Following Deb’s first directive, Spence drove me to Giant Eagle. At the store we split up. He wheeled a cart off for a medium shop. I walked through the pharmacy’s queue barriers and waited for the only other customer, who stood at the counter with a credit card in her hand. The end of our tick drama would be quick and quiet.
SMASH!
Heads of five pharmacy workers, the customer holding her card, and me swung toward the end of the second aisle over. A mom reached across her grocery cart, pulled a four-year-old boy up by the back of his t-shirt, and calmly said something too soft to hear.
Glass cracked and tinkled under his feet. His shoulders slumped, mouth drooped, and face registered dread. He stood as still as the cans stacked behind him.
His little sister edged around the cart to see what had happened.
The mom let go of the boy and grabbed the girl. A toddler in the cart seat swung his legs.
White Coat One, who’d been helping the customer, yelled, “Call the manager,” and hustled to the scene of distress.

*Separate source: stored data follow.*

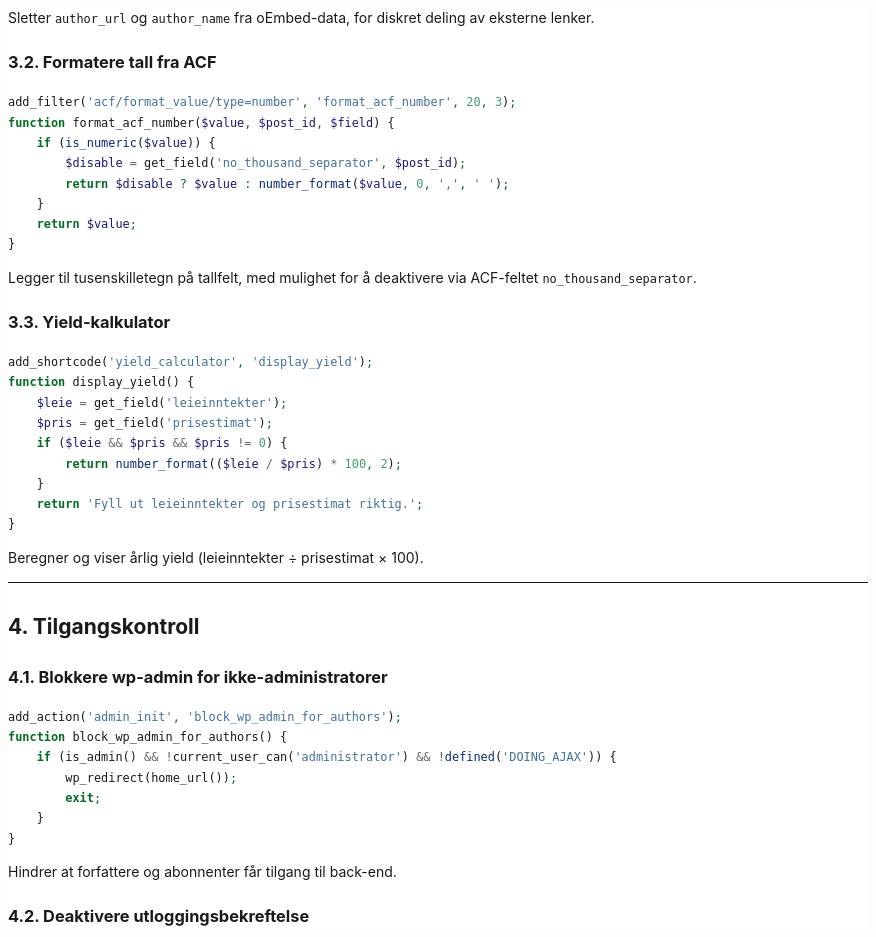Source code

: Sletter `author_url` og `author_name` fra oEmbed-data, for diskret deling av eksterne lenker.

### 3.2. Formatere tall fra ACF

```php
add_filter('acf/format_value/type=number', 'format_acf_number', 20, 3);
function format_acf_number($value, $post_id, $field) {
    if (is_numeric($value)) {
        $disable = get_field('no_thousand_separator', $post_id);
        return $disable ? $value : number_format($value, 0, ',', ' ');
    }
    return $value;
}
```

Legger til tusenskilletegn på tallfelt, med mulighet for å deaktivere via ACF-feltet `no_thousand_separator`.

### 3.3. Yield-kalkulator

```php
add_shortcode('yield_calculator', 'display_yield');
function display_yield() {
    $leie = get_field('leieinntekter');
    $pris = get_field('prisestimat');
    if ($leie && $pris && $pris != 0) {
        return number_format(($leie / $pris) * 100, 2);
    }
    return 'Fyll ut leieinntekter og prisestimat riktig.';
}
```

Beregner og viser årlig yield (leieinntekter ÷ prisestimat × 100).

---

## 4. Tilgangskontroll

### 4.1. Blokkere wp-admin for ikke-administratorer

```php
add_action('admin_init', 'block_wp_admin_for_authors');
function block_wp_admin_for_authors() {
    if (is_admin() && !current_user_can('administrator') && !defined('DOING_AJAX')) {
        wp_redirect(home_url());
        exit;
    }
}
```

Hindrer at forfattere og abonnenter får tilgang til back-end.

### 4.2. Deaktivere utloggingsbekreftelse
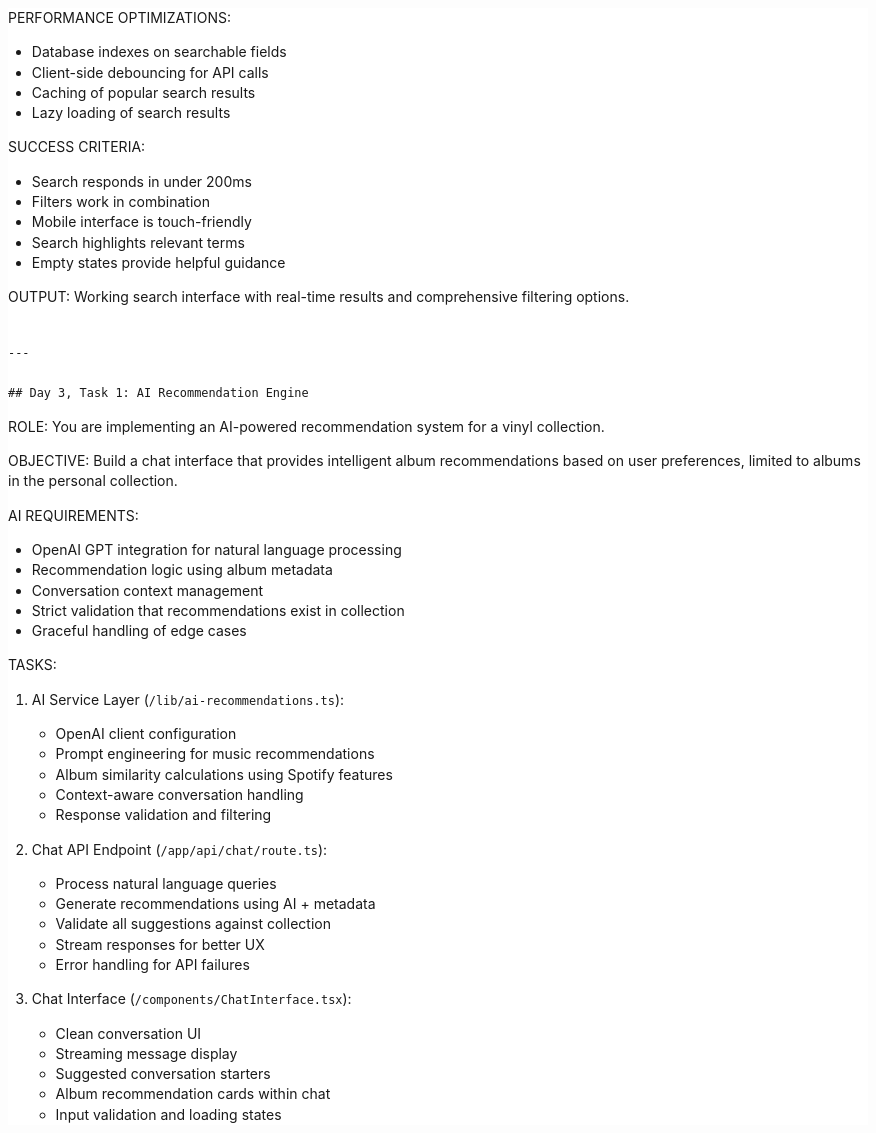 PERFORMANCE OPTIMIZATIONS:
- Database indexes on searchable fields
- Client-side debouncing for API calls
- Caching of popular search results
- Lazy loading of search results

SUCCESS CRITERIA:
- Search responds in under 200ms
- Filters work in combination
- Mobile interface is touch-friendly
- Search highlights relevant terms
- Empty states provide helpful guidance

OUTPUT: Working search interface with real-time results and comprehensive filtering options.
```

---

## Day 3, Task 1: AI Recommendation Engine

```
ROLE: You are implementing an AI-powered recommendation system for a vinyl collection.

OBJECTIVE: Build a chat interface that provides intelligent album recommendations based on user preferences, limited to albums in the personal collection.

AI REQUIREMENTS:
- OpenAI GPT integration for natural language processing
- Recommendation logic using album metadata
- Conversation context management
- Strict validation that recommendations exist in collection
- Graceful handling of edge cases

TASKS:

1. AI Service Layer (`/lib/ai-recommendations.ts`):
   - OpenAI client configuration
   - Prompt engineering for music recommendations
   - Album similarity calculations using Spotify features
   - Context-aware conversation handling
   - Response validation and filtering

2. Chat API Endpoint (`/app/api/chat/route.ts`):
   - Process natural language queries
   - Generate recommendations using AI + metadata
   - Validate all suggestions against collection
   - Stream responses for better UX
   - Error handling for API failures

3. Chat Interface (`/components/ChatInterface.tsx`):
   - Clean conversation UI
   - Streaming message display
   - Suggested conversation starters
   - Album recommendation cards within chat
   - Input validation and loading states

White Coat Two, leaving his computer, followed with a broom, dustpan, and waste basket.
Gently pushing the cart, White Coat One guided the mom and children away—revealing two extra large wine glasses on the bottom shelf and shards of glass on the floor. As if he’d swept glass shards daily, White Coat Two wielded the broom while his co-worker comforted the little boy. “It was an accident. You didn’t do anything wrong. You’re a good boy.”
Meanwhile, back at the pharmacy, the line behind me grew and the middle-aged customer with the card in her hand yelled to the remaining white coats, “You told me my prescription was ready!” She stood on tiptoes—pushing her ample fanny out to get a better view of their workings. “You’re mixing it now.” She banged her fist on the counter. “Such incompetence.”
Young White Coat Three, who had been mixing something with a mortar and pestle, hurried to the window. “There was a mistake in the order. I’m correcting it. It will only take a minute.”
“I’m never coming here again! You’re all idiots.” The customer stuffed the credit card in her wallet and swung around.
“We want the order to be correct for . . .”
But the woman was stomping past the mom and kids on the way out of the store.
In a synchronized ballet, White Coat Three returned to her desk as White Coat One
fetched a cup of lollipops. The children giggled, studied colors on wrappers, and made choices. Next the manager arrived, the mom glided off with the children, and White Coat Two retreated with his janitorial apparatus. White Coat One explained the event to the manager before, finally, dispensing our doxycycline.
The tick drama had come to an end.
And to keep it at an end, if I’m heading off the dusty road outside to work in the garden or get photos in the woods, I soak my clothes—hat, shirt, pants, and boots—generously with permethrin spray. Spence gives a quick spritz to his boots and the bottom of his jeans. One tick drama is plenty of adventure for me.